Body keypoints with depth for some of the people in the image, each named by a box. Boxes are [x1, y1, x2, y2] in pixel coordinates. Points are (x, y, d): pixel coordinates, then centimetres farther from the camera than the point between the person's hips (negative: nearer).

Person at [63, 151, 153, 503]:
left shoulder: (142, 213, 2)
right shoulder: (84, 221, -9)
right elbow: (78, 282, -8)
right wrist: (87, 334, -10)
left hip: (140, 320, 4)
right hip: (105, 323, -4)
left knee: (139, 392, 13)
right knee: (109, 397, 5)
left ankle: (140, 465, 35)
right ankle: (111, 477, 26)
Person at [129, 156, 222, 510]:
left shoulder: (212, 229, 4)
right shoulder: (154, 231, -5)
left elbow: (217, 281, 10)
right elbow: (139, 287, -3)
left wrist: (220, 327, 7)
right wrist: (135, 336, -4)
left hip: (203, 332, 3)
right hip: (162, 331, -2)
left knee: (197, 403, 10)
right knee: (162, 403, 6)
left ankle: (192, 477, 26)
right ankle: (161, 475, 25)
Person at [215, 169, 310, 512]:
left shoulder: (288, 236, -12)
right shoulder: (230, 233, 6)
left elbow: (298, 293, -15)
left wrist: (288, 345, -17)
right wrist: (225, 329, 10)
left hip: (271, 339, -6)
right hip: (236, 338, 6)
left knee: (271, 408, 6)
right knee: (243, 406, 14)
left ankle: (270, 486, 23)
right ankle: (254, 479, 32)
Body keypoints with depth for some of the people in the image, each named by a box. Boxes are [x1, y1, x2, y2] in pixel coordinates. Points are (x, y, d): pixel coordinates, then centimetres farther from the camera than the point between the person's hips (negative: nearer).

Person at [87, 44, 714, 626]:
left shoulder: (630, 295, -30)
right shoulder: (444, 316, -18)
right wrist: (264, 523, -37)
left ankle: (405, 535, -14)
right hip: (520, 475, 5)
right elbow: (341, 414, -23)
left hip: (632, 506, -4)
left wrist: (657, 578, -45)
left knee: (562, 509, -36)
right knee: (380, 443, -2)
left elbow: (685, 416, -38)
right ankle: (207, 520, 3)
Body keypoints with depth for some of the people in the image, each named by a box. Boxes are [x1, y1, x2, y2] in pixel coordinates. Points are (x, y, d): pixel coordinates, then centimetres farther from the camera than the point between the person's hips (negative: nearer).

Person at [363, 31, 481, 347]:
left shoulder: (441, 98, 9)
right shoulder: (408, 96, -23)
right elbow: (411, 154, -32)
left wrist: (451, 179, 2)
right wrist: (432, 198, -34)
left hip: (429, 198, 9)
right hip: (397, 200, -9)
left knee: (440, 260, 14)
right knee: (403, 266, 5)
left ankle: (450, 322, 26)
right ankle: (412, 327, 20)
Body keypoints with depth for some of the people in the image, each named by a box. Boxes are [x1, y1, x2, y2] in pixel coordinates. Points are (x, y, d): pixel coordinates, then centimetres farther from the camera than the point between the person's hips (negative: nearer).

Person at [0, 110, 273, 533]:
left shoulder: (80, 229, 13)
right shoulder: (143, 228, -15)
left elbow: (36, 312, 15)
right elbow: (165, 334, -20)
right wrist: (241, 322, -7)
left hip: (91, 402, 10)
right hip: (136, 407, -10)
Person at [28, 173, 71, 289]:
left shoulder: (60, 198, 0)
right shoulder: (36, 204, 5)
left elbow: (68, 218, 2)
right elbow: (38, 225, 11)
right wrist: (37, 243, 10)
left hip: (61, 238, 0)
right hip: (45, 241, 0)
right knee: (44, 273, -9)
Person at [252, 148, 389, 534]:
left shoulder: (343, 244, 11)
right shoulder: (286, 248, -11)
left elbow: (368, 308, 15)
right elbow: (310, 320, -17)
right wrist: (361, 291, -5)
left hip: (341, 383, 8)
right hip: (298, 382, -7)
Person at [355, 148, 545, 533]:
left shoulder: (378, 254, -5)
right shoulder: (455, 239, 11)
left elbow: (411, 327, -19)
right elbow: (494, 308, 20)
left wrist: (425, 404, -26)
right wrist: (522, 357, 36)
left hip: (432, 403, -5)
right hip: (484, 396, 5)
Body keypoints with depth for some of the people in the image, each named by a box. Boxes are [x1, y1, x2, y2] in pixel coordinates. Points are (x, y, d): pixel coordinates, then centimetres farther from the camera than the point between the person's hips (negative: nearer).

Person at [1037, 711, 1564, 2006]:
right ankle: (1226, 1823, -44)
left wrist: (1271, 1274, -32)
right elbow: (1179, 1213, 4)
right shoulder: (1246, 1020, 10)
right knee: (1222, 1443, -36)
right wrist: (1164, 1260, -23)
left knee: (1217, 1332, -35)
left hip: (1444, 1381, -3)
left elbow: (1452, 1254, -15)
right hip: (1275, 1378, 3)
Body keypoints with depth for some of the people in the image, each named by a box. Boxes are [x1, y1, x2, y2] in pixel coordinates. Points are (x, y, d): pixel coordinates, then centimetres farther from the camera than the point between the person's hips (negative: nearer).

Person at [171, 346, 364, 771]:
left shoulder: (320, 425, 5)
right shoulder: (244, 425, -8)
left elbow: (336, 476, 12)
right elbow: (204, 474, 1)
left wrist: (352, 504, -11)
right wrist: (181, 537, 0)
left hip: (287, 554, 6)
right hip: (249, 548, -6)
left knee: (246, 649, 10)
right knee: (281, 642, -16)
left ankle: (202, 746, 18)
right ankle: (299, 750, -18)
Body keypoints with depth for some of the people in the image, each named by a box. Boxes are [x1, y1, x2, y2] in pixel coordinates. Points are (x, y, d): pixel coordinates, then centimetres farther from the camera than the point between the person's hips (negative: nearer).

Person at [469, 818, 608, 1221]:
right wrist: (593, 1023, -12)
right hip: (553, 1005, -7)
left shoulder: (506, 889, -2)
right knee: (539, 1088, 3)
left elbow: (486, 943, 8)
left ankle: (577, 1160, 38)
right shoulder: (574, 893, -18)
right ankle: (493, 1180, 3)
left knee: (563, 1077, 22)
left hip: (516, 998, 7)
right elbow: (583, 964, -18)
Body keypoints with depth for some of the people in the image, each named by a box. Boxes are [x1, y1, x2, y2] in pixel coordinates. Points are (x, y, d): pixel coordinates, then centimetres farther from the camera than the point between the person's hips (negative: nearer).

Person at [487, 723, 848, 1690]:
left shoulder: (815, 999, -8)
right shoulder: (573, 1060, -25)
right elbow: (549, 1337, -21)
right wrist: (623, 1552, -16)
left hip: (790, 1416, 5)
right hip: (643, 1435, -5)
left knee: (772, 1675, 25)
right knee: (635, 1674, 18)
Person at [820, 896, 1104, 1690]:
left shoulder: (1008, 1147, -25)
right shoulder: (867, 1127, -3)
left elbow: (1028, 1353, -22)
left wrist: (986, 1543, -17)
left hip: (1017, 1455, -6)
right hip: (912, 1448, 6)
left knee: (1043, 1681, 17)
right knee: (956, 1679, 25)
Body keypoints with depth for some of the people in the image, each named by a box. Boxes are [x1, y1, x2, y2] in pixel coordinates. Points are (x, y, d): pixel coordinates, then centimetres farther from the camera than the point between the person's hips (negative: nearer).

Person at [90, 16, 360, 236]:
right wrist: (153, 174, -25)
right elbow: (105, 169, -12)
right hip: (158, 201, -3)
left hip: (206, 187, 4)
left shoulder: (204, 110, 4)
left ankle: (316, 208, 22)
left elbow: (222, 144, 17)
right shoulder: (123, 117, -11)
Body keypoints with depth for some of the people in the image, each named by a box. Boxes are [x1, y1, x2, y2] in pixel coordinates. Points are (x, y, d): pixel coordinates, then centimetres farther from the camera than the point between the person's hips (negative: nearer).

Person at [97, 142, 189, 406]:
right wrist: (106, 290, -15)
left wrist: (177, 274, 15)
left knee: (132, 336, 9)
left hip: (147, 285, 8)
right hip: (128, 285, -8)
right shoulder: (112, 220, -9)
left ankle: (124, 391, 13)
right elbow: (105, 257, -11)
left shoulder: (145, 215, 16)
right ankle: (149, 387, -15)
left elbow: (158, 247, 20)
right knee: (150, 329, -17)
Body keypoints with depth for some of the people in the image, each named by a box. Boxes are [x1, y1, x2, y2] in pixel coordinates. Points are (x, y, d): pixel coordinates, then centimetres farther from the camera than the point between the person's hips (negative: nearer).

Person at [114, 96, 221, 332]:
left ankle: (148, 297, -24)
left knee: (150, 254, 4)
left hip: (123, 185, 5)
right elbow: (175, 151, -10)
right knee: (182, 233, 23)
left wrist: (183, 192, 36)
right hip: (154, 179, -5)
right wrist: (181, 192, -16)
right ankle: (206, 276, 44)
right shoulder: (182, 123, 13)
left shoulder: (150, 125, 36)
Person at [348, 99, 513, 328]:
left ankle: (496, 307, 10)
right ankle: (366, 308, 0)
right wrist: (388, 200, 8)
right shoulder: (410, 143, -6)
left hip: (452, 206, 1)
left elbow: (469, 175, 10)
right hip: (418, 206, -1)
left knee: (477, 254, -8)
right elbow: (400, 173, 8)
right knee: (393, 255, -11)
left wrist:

——————————

[Problem]
In the listing above, find the line containing "right shoulder: (455, 239, 11)" and the line containing "right shoulder: (1246, 1020, 10)", then retype both and every line between them exactly, with nothing else.

[Written answer]
right shoulder: (455, 239, 11)
left elbow: (411, 327, -19)
right elbow: (494, 308, 20)
left wrist: (425, 404, -26)
right wrist: (522, 357, 36)
left hip: (432, 403, -5)
right hip: (484, 396, 5)
Body keypoints with depth for some of the people in the image, each named by a box. Boxes are [x1, y1, x2, y2] in pixel coordinates. Points are (x, y, d): pixel coordinates, then centimetres farther from the camera than the point between the person's hips (negative: nearer).

Person at [1037, 711, 1564, 2006]:
right ankle: (1226, 1823, -44)
left wrist: (1271, 1274, -32)
right elbow: (1179, 1213, 4)
right shoulder: (1246, 1020, 10)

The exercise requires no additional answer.